■ **Task instructions**
Please tell how many of the lines below contain "Pebble", using only a number.

(Stored items)
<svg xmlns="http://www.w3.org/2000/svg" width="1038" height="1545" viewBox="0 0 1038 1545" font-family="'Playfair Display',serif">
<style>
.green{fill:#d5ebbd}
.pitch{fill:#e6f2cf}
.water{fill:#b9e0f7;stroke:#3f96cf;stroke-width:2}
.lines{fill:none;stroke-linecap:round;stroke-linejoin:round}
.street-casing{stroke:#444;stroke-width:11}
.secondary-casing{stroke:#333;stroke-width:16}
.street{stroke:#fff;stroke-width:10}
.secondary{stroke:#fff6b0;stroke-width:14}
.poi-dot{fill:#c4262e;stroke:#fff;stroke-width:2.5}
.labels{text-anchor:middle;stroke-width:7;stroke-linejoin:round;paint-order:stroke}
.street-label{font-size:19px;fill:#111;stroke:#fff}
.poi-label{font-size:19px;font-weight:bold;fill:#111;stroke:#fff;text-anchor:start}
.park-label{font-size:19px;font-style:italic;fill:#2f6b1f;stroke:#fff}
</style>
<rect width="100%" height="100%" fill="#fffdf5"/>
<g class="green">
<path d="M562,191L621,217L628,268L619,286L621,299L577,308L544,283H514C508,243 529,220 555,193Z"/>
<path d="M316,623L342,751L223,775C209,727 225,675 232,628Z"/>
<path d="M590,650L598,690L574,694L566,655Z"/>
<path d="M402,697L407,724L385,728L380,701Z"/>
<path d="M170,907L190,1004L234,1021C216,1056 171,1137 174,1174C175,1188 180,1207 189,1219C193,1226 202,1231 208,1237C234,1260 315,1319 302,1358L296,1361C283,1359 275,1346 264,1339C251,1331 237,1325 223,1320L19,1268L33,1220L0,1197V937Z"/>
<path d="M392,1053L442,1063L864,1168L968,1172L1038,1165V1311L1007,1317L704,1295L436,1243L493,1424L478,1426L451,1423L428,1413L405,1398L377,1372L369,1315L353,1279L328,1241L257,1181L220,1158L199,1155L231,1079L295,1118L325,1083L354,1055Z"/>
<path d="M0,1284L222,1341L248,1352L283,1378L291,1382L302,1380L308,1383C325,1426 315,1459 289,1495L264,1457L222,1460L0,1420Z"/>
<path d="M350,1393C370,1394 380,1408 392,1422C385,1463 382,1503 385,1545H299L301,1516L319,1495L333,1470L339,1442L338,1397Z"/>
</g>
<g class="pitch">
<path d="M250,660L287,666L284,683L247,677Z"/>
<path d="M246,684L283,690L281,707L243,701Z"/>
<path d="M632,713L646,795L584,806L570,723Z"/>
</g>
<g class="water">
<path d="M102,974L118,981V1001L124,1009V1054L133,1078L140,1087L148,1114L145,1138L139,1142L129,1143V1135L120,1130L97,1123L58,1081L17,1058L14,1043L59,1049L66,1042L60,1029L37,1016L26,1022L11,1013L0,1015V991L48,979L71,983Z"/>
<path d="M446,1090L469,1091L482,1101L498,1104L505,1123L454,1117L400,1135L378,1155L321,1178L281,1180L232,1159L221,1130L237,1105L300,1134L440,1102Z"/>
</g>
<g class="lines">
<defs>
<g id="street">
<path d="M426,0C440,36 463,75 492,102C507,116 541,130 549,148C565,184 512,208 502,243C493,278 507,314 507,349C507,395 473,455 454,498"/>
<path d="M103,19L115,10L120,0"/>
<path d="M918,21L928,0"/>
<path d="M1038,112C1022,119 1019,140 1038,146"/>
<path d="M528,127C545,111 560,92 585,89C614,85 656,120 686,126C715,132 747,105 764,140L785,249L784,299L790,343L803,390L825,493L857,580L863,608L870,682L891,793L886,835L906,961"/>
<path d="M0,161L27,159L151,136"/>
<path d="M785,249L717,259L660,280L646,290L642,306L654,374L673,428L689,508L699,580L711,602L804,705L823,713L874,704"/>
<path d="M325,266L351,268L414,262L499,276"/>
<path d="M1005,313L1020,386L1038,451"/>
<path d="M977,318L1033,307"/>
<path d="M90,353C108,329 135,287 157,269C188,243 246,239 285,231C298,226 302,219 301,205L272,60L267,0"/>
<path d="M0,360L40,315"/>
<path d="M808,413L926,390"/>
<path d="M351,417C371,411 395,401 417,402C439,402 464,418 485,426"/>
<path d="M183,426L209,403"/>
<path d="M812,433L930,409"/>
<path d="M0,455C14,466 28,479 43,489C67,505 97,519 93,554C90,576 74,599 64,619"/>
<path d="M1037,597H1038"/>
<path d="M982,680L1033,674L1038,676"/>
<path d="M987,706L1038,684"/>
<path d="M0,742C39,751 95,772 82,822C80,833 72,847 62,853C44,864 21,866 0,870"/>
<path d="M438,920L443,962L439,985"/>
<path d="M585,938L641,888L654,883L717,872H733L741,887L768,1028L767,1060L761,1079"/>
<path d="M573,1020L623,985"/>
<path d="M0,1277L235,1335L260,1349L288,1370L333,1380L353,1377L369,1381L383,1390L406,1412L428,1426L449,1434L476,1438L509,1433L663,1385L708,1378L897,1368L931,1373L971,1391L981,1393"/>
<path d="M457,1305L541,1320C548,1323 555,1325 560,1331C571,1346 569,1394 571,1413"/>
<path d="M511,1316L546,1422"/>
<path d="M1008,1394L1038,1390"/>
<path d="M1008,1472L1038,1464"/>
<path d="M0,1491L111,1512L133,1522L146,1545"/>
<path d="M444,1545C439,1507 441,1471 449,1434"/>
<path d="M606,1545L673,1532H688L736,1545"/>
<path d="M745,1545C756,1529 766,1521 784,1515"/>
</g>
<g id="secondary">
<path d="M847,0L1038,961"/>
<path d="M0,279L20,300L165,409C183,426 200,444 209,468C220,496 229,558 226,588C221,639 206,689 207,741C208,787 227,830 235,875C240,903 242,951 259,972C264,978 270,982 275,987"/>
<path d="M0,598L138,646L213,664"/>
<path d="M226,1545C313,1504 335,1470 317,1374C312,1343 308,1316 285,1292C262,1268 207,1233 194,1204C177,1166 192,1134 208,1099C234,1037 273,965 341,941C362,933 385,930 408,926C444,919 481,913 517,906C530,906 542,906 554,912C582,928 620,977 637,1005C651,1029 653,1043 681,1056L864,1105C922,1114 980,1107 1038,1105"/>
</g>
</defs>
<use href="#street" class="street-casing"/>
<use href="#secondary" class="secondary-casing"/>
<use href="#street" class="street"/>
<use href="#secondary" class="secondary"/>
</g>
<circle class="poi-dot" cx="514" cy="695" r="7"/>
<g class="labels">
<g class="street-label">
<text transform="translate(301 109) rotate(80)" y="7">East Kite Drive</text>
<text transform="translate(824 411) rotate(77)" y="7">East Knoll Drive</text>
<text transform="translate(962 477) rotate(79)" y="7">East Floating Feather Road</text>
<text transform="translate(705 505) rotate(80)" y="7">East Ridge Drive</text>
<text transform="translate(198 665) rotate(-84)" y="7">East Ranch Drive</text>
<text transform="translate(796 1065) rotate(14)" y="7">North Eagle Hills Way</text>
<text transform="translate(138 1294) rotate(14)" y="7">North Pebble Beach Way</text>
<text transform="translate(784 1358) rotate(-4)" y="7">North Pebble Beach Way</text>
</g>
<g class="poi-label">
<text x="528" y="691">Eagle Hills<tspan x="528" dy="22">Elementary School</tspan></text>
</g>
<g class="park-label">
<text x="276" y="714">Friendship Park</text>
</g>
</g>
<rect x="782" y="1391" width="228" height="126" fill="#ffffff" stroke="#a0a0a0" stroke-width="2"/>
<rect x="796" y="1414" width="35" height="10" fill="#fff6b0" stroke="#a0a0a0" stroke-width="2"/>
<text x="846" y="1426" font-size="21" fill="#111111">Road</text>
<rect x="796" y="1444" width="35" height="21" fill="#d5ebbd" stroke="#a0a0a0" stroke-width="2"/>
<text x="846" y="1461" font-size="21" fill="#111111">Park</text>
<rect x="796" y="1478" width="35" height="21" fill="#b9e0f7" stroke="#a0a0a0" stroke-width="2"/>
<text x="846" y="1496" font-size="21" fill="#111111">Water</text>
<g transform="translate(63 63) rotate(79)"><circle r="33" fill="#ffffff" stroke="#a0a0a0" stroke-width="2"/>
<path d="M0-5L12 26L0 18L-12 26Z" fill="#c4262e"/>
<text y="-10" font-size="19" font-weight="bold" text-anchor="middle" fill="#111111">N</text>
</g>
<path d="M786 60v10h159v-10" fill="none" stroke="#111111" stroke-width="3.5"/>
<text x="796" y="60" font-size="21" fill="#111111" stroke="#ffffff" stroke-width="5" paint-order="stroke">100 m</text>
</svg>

■ **Task solution**
2